Il ajoute également: «Une marche de protestation contre les décisions du Président Kaïs Saïed se tiendra le samedi 9 avril».
Le choix de la date de la journée du 9 avril et du boulevard du 9-Avril 1938 où se déroulera la manifestation est symbolique à plus d’un titre, dans la mesure où la journée de samedi prochain correspond avec le 84e anniversaire de la fête des Martyrs intervenue précisément le 9 avril 1938, jour où les Tunisiens ont payé de leur sang et plusieurs sont tombés en martyrs sous les balles des soldats du colonisateur français, leur crime étant qu’ils réclamaient, au prix de leur vie, un Parlement tunisien.
La symbolique du 9 avril 1938 étant choisie par Rached Ghannouchi délibérément dans l’objectif de montrer que le Parlement dissous par le Président Kaïs Saïed «est toujours fonctionnel et qu’aucun texte dans la Constitution n’autorise le président à le dissoudre», précise-t-il à l’agence de presse allemande.
Il précise textuellement: «Les députés rejettent la décision de geler et de dissoudre le Parlement. Ils continueront à résister à ces décisions, à commencer par une marche de protestation au boulevard du 9-Avril 1938 à l’occasion de la commémoration de la fête des Martyrs, marche à laquelle participera la majorité des partis de l’opposition».
Et les questions de fuser du côté des observateurs et des analystes politiques: que peuvent cacher la persistance et l’entêtement de Rached Ghannouchi, de son parti et des partis qui gravitent autour de l’orbite islamiste à l’égard des positions du Président de la République qui vient de faire montre de sa disposition à accepter l’organisation d’un dialogue national sur la base des conclusions issues de la consultation électronique nationale ?
Interrogations légitimes
Et si on pousse un peu l’analyse sans tomber dans les supputations et les pronostics les plus hasardeux comme ceux d’avoir reçu du côté d’Ennahdha le feu vert de la part de certaines parties étrangères pour semer la pagaille dans la rue et répandre la violence, l’on est en droit de se demander si les nahdhaouis et les forces qui soutiennent leurs approches, dont en premier lieu le «mouvement citoyen contre le coup d’Etat», sont toujours convaincus que les Tunisiens vont les suivre pour «défendre, comme ils le prétendent, la démocratie, le Parlement et la Constitution».

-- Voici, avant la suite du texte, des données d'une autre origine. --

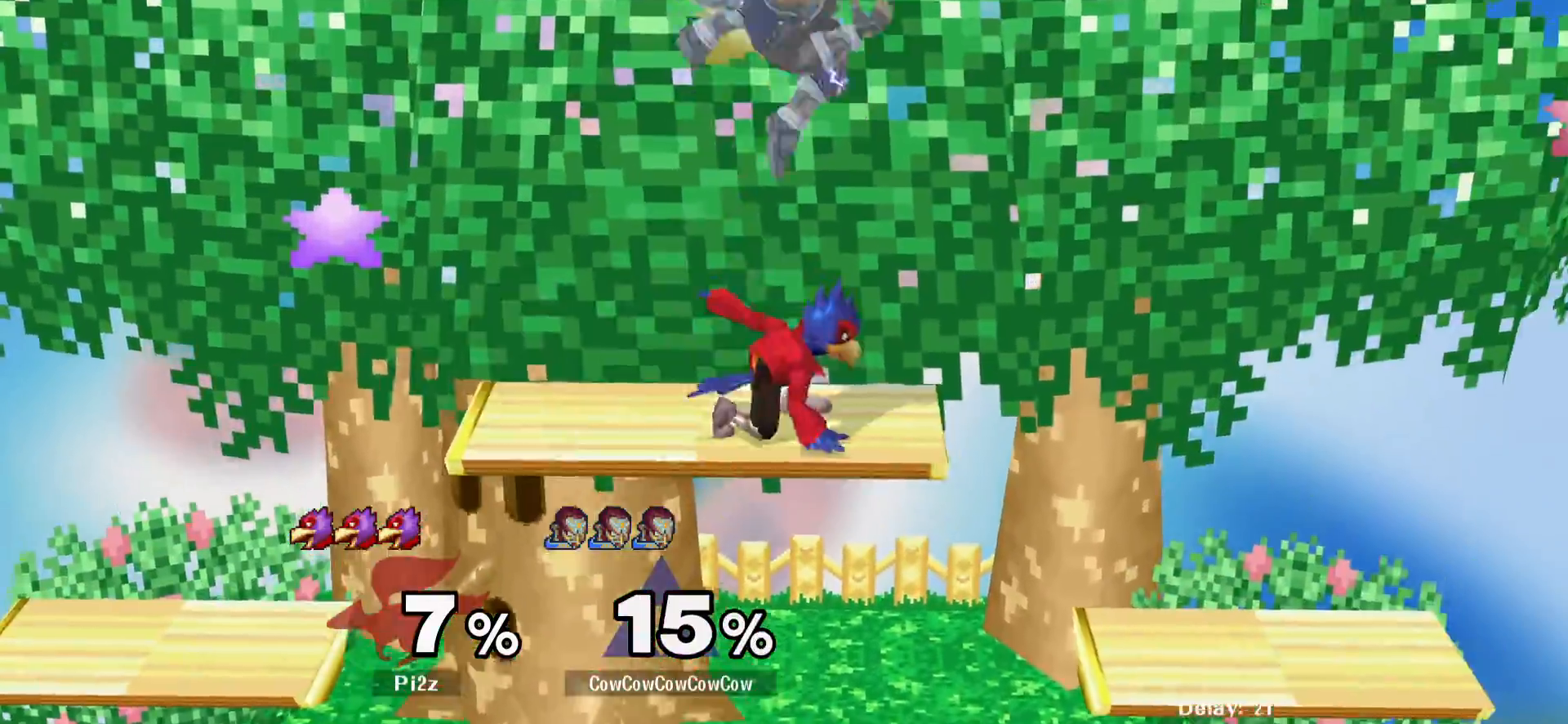
{"buttons": [], "events": [[83, "DPAD_LEFT", "down"], [250, "L1", "down"], [433, "L1", "up"], [450, "DPAD_LEFT", "up"], [450, "DPAD_UP", "down"], [500, "DPAD_UP", "up"]]}
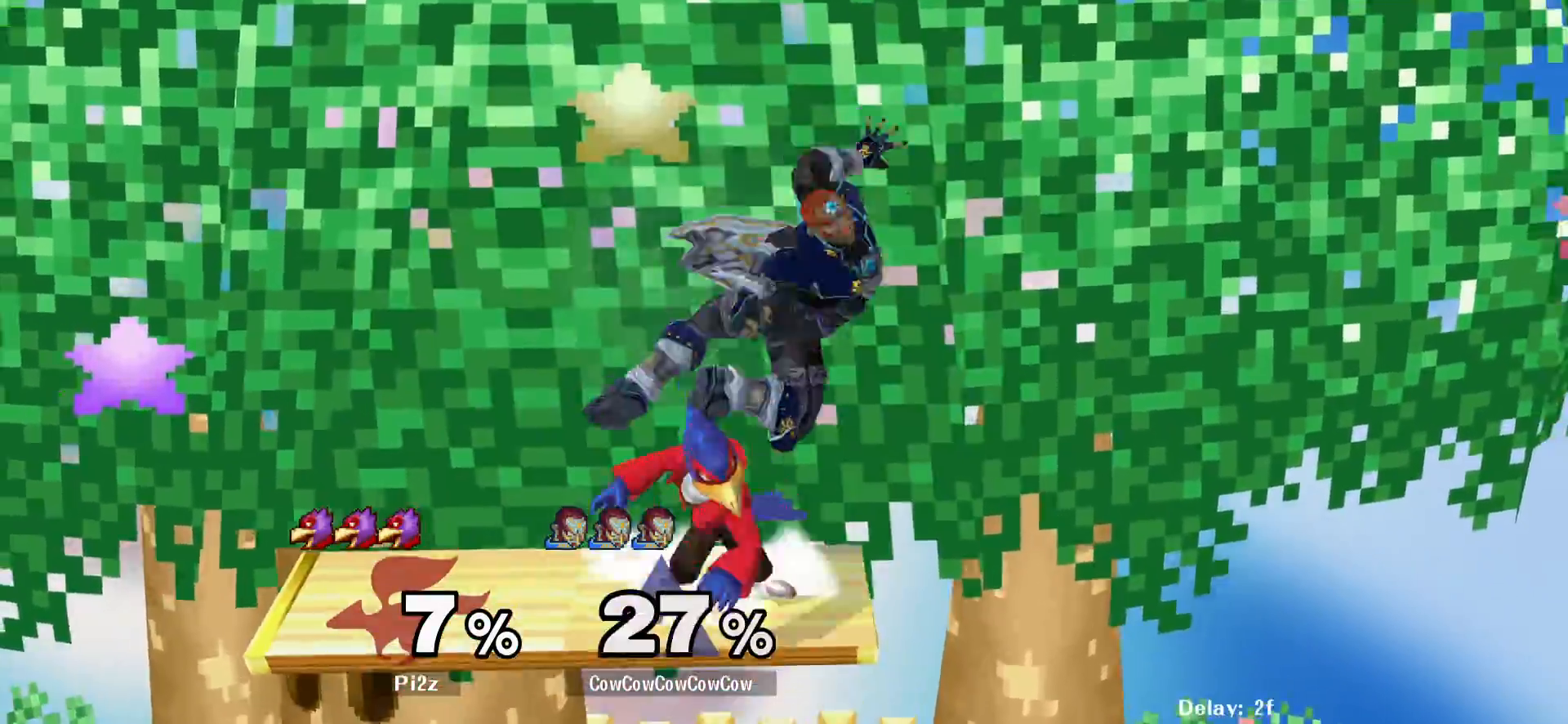
{"buttons": ["L1", "DPAD_LEFT"], "events": [[83, "DPAD_UP", "down"], [167, "DPAD_LEFT", "down"], [200, "DPAD_UP", "up"], [217, "L1", "down"]]}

Encore une interrogation: considèrent-ils qu’ils jouissent toujours d’une certaines crédibilité quand ils crient et répètent à qui veut les entendre que leurs objectifs se limitent à la préservation «de la démocratie, du Parlement et de la Constitution» et à la défense des libertés privées et publiques.

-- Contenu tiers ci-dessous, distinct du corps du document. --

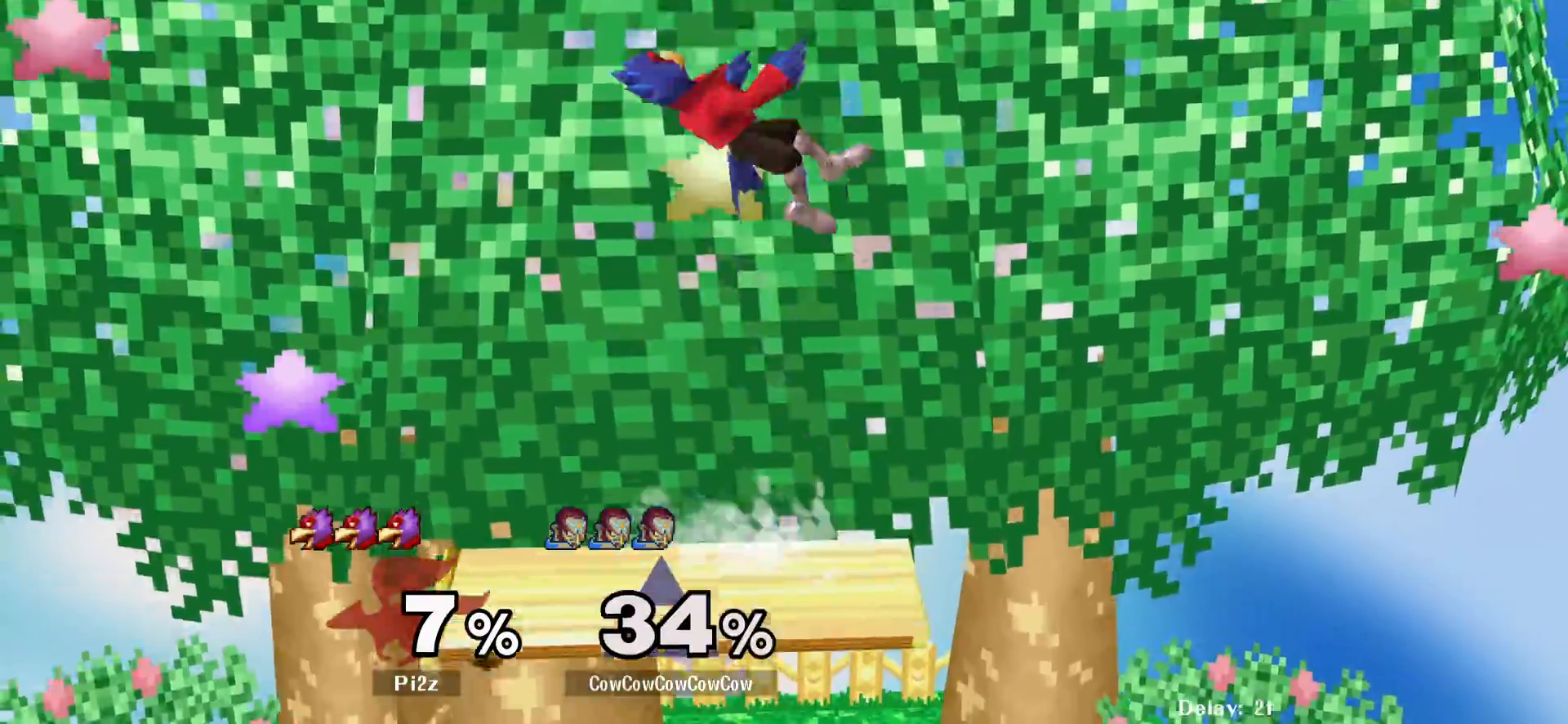
{"buttons": [], "events": [[50, "L1", "up"], [267, "DPAD_LEFT", "up"]]}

Enfin, qui croire : Ghannouchi quand il s’adresse à la presse étrangère annonçant que la marche de protestation aura lieu le samedi 9 avril 2022 au boulevard du 9-Avril 1938 ou le communiqué, diffusé hier par le parti Ennahdha informant que la manifestation en question sera organisée le dimanche 10 avril, à 11h00, devant le théâtre municipal de Tunis ?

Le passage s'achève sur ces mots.